Sonuç oldukça memnun ediciydi.

      Kaptan ve muavin, kaptan kabininde uyuyorlardı. Robert’ın garsonluk yaparkenki gözlemleri doğrultusunda yattıkları bölgeyi netleştirdik. Ayrıca bize, masada daima iki tabanca ve bir de denizci kaması bulundurdukları bilgisini vermişti. Mürettebatın aşçısı ise gerektiğinde hareket ettirilebilen bir araç olan aşçı kamarasında uyuyor, yalnızca altı kişi olan denizciler ya üst güvertede ya da geminin hamaklarında yatıyorlardı. Sonunda bütün çalışmalar tamamlanmıştı. Arthur ve ben sessizce kaptanın kabinine girip tabancalarla denizci kamalarını alacak, kaptanı da muavini de haklayacaktık. Elinde bir sopayla Robert da güverteden kabine doğru açılan kapıda bekleyecek ve ihtiyaç halinde denizcileri biz yardıma gelene kadar dövecekti. Sonra da şartlara uygun adım atacaktık. Saldırı, direnişi engelleyecek kadar ani ve başarılı olursa, ambar ağzı kapalı tutulacaktı. Yoksa da köleler yukarıya çağrılacak ve hep birlikte o kalabalıkta, telaş ve kargaşada ya özgürlüğümüzü kazanacak ya da hayatımızı kaybedecektik. O zaman kaptan ben olacaktım, dümeni kuzeye çevirecek ve bahtımıza bir rüzgar bizi özgürlüğün toprağına sürerse sürecekti.
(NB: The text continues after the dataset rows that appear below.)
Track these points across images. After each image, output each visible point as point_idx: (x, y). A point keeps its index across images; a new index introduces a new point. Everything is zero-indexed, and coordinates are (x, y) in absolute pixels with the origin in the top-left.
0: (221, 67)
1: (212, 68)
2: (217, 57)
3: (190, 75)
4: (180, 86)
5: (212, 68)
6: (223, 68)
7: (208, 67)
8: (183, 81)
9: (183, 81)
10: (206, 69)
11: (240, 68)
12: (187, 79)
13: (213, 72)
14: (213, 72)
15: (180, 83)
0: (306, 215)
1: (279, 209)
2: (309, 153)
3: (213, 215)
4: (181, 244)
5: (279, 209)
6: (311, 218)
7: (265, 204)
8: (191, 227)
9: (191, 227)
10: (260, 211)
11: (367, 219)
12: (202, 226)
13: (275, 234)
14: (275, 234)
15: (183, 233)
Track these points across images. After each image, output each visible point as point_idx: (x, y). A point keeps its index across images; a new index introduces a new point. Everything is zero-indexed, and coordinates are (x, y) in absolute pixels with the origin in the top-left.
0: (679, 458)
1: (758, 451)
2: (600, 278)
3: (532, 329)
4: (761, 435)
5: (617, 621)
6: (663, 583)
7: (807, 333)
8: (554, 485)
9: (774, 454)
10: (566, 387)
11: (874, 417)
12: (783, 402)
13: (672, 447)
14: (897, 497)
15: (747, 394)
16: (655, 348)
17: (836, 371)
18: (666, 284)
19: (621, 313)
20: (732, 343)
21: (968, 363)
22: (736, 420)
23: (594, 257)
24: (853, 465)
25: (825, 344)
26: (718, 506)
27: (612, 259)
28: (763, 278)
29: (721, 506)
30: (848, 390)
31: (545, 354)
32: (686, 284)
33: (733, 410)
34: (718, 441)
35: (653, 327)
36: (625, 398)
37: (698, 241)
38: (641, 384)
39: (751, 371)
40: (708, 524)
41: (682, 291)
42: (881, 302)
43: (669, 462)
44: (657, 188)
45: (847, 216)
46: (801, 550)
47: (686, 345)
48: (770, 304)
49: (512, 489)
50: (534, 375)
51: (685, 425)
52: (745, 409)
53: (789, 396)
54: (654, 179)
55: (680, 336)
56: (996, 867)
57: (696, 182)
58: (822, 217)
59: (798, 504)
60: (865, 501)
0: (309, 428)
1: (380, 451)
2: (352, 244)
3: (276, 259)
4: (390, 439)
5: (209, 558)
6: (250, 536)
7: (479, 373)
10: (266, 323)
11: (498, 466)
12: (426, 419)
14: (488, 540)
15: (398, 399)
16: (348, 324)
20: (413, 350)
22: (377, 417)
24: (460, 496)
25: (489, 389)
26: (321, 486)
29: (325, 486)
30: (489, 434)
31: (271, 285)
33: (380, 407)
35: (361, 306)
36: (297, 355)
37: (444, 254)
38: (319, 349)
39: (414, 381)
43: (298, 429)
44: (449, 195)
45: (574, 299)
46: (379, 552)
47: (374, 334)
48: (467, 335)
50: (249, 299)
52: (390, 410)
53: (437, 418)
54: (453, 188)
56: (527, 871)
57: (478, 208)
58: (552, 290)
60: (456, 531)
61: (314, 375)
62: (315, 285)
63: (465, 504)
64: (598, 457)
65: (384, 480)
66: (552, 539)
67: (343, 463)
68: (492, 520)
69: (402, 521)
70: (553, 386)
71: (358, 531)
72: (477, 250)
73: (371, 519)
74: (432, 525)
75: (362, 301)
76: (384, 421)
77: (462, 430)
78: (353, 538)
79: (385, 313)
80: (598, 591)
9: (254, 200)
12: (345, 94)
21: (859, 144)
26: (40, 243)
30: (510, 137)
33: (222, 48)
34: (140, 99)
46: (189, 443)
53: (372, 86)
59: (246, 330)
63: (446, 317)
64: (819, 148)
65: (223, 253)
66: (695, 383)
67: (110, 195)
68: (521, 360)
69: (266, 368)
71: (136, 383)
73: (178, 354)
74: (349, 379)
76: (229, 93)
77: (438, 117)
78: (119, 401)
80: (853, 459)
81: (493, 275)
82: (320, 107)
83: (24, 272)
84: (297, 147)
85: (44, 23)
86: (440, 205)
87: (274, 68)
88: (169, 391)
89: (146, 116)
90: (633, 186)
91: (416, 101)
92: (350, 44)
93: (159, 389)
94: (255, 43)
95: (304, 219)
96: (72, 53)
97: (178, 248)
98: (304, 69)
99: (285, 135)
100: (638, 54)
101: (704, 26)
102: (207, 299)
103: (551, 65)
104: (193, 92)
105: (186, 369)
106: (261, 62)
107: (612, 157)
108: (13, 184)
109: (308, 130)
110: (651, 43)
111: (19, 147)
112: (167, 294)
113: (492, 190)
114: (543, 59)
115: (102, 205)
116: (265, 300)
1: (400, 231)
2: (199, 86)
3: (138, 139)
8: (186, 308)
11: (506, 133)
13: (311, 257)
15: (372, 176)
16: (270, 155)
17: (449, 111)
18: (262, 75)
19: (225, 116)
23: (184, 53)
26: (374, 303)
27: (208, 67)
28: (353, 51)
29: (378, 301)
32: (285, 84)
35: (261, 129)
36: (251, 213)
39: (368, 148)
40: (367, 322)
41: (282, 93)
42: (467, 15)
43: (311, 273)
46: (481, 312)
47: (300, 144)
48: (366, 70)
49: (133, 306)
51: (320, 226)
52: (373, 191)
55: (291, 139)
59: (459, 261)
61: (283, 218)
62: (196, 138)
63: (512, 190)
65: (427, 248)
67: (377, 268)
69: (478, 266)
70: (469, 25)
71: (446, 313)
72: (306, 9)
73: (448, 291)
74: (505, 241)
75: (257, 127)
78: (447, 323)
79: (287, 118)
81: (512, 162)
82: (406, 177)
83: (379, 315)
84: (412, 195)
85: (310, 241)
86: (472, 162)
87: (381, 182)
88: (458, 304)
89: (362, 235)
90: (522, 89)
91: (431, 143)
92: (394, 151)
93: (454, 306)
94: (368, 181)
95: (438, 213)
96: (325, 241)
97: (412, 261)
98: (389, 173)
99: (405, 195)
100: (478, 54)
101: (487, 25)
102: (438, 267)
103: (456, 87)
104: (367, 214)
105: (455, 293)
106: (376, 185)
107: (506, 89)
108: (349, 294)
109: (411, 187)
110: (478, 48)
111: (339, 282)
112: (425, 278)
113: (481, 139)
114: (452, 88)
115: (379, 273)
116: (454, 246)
      Muavinin adı Biddee idi. Duyduğum bir adı nadiren unutmama rağmen kaptanınkini hatırlayamıyorum. Kaptan küçük, soylu bir adamdı. Dik, sağlam ve gururlu görünüşüyle cesaret timsali gibi dururdu. Eğer hâlâ hayattaysa ve bu sayfaları okuyabilirse, geminin 1841’de Richmond’dan New Orleans’a seyahatiyle ilgili bilmediği, kendi seyir defterinde yazmayan bir şey öğrenecektir.

      Hepimiz hazırdık ve sabırsızca planımızı gerçekleştirme fırsatını kolluyorduk. Ama sonra üzücü ve beklenmedik bir şey oldu: Robert hastalandı. Kısa süre sonra çiçek çıkarttığını söylediler. Gün geçtikçe durumu ağırlaşıyordu. New Orleans’a varmadan dört gün önce öldü. Denizcilerden biri onu battaniyesinin içine sıkıca bağlayıp ayaklarına da yük taktı. Sonra onu ambar ağzına yatırıp tırabzanların üstüne yerleştirdiği yüklerle havaya kaldırdı ve zavallı Robert’ın cansız bedeni körfezin beyaz sularına bırakıldı.

      Hepimiz çiçek hastalığının gelmesiyle paniğe kapılmıştık. Kaptan, ambarın kireçlenmesini ve diğer gerekli önlemlerin alınmasını emretti. Robert’ın ölümü ve hastalığın varlığı beni son derece üzmüştü. Boş yere akan suya derin bir kederle baktım.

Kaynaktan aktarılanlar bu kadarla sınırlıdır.